Peyton didn’t expect what Smith did next.
He leveled the 12-gauge at the base of the counter and fired three times—first at the right side, then at the center, and finally at the left. Plywood shards flew, and the structure’s two-by-four framing posts were exposed. Shotgun pellets clanged and ricocheted, but there was another sound like a long sigh.
Then Timms stood. Dazed, he staggered into the middle of the cabin, bleeding badly from his stomach.

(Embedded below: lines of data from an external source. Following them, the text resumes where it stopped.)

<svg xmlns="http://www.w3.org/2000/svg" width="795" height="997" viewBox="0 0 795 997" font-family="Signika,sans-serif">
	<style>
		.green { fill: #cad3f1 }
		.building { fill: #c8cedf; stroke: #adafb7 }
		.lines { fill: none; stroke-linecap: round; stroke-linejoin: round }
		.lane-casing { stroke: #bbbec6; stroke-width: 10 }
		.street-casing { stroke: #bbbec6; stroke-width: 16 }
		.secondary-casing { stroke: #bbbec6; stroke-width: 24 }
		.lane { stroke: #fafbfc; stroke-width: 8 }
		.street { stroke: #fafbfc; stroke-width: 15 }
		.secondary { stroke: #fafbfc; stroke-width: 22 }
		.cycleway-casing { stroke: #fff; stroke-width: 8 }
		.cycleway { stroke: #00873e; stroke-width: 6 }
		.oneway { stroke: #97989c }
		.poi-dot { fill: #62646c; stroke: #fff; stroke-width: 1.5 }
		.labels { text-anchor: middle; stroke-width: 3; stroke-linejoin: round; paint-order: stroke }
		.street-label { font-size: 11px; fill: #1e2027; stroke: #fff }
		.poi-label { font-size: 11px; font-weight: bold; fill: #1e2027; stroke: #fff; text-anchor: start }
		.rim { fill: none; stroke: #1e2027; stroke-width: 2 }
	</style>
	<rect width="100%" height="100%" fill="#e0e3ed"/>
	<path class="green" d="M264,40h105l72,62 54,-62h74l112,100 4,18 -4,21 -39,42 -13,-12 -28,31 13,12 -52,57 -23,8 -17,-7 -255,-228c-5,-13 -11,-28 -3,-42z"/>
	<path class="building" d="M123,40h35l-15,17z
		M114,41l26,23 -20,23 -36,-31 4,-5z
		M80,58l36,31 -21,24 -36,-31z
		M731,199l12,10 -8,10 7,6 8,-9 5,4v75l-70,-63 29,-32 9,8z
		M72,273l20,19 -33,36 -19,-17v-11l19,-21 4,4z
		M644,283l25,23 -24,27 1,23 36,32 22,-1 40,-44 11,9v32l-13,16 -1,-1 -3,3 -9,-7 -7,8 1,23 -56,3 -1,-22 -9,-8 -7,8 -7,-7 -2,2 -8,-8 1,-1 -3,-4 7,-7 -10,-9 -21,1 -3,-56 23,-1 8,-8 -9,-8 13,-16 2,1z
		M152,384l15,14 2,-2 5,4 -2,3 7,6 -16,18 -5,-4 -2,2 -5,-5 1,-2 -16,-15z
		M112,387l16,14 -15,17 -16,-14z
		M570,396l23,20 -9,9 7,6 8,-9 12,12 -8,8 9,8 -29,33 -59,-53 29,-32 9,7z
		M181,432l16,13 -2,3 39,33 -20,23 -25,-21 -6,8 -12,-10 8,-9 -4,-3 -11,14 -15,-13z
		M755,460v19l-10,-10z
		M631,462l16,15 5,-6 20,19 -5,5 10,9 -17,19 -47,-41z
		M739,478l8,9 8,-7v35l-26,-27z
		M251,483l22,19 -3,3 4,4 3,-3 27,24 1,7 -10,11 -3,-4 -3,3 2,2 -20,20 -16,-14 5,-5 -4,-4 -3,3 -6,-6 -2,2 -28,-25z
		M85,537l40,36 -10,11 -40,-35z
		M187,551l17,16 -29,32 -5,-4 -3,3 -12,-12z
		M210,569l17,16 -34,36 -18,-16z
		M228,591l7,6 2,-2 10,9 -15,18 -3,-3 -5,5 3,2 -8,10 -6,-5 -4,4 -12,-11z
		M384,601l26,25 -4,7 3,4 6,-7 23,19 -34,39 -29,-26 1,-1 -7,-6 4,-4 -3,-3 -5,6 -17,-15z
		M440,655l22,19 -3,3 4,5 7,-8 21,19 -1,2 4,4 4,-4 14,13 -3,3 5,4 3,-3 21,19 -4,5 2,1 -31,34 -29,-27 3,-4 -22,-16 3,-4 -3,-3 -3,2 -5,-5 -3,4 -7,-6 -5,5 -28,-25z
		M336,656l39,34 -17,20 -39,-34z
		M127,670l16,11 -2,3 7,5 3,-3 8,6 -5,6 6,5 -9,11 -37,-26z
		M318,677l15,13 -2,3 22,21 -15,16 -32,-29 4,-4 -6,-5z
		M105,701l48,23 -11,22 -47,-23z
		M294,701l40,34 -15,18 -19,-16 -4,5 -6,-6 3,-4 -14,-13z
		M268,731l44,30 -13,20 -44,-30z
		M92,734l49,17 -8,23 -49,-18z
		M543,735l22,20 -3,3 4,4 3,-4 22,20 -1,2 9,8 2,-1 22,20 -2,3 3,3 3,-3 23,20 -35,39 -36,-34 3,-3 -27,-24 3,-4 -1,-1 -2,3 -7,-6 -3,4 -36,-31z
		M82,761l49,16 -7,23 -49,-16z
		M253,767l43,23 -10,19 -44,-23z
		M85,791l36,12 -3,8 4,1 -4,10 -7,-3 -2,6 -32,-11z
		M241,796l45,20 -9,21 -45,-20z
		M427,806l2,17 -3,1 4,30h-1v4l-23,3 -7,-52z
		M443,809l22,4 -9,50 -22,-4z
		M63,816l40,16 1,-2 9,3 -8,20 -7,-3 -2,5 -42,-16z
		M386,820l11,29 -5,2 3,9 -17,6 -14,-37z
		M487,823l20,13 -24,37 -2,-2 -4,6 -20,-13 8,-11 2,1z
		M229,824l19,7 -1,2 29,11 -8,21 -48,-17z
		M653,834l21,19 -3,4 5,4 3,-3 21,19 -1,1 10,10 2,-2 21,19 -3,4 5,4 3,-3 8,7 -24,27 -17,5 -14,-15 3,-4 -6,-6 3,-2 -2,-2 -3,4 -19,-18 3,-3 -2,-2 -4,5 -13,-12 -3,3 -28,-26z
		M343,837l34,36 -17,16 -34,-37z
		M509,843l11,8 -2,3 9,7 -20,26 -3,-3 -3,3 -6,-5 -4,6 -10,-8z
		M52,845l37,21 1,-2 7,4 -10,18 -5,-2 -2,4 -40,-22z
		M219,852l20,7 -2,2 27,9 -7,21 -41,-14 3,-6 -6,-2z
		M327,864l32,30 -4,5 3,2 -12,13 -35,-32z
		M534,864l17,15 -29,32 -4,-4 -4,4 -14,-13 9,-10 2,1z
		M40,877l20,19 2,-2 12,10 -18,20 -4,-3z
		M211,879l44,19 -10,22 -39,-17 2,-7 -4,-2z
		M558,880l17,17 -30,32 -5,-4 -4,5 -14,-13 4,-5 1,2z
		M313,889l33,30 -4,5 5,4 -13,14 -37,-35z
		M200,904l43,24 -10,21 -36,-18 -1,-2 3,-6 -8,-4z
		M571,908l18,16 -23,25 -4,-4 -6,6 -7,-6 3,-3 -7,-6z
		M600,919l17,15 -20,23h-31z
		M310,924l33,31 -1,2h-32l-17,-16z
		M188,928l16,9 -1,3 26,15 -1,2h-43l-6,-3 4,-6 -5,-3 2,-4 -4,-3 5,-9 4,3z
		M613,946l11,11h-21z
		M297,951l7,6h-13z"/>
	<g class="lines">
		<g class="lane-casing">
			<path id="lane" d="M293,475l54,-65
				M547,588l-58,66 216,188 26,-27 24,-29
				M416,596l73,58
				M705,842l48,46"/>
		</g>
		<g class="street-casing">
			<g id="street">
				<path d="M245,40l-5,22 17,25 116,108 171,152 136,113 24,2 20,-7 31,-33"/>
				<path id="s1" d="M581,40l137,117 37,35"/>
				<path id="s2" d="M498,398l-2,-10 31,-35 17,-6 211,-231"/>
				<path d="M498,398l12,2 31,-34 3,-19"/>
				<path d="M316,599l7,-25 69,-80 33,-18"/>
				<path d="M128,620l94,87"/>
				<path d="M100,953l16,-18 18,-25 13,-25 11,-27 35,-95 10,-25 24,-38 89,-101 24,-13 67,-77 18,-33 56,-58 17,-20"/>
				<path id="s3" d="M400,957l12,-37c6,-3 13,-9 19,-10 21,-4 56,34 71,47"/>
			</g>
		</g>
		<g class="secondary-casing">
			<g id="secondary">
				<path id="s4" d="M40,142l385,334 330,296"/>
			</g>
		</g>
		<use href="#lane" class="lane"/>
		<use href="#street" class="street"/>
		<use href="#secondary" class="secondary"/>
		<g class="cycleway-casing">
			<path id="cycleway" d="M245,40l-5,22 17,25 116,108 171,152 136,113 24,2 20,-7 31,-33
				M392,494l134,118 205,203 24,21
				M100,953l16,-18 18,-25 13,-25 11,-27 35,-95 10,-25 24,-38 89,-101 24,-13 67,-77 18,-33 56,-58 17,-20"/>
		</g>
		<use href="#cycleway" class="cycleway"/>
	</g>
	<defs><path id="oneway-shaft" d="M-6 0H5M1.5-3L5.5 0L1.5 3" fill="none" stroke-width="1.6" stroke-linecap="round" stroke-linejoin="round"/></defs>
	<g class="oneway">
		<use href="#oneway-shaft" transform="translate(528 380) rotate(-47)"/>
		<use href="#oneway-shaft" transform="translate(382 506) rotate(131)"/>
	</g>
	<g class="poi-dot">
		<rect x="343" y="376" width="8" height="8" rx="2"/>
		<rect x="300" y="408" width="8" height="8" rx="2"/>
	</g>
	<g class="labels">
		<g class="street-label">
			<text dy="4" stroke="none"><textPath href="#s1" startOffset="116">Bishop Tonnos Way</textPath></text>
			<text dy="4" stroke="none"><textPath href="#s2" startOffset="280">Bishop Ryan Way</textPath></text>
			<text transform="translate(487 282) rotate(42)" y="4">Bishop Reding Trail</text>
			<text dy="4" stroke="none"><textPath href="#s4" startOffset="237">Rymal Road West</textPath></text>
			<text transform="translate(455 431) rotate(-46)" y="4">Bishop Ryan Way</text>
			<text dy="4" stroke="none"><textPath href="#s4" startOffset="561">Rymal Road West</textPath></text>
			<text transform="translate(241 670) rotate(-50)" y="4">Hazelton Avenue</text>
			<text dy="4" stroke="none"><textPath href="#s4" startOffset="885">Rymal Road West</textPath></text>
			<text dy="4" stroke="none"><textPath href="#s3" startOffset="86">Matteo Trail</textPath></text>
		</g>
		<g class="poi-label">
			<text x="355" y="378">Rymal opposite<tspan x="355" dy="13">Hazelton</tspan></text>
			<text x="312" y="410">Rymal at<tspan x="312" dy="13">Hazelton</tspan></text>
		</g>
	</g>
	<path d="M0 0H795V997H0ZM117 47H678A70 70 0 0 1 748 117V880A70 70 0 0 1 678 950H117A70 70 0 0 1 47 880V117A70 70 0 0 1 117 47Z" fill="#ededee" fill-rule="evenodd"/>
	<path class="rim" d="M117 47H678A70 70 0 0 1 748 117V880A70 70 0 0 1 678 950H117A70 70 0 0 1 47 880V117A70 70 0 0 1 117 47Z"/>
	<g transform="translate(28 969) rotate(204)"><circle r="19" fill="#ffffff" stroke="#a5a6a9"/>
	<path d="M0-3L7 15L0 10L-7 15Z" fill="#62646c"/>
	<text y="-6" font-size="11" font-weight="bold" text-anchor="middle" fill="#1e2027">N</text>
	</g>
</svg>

He raised his 9mm, but Smith’s shotgun blast knocked him off his feet.
Picard was whimpering on the floor.
McAfee, along the far wall, fired toward the window, but he had no angle.
Peyton knew McAfee had to move into the doorway and face Smith head-on or move to the center of the cabin.
He did the smart thing, and now they were looking at a hostage situation.
“Come out where I can see you,” McAfee said, squatting behind Picard.
She heard Smith reload the 12-gauge.
McAfee pulled Picard up to a seated position by his hair and used him as a shield.
Smith didn’t move.
“Okay, you sonofabitch,” McAfee said, “we’ll do it another way. Peyton, get over here.”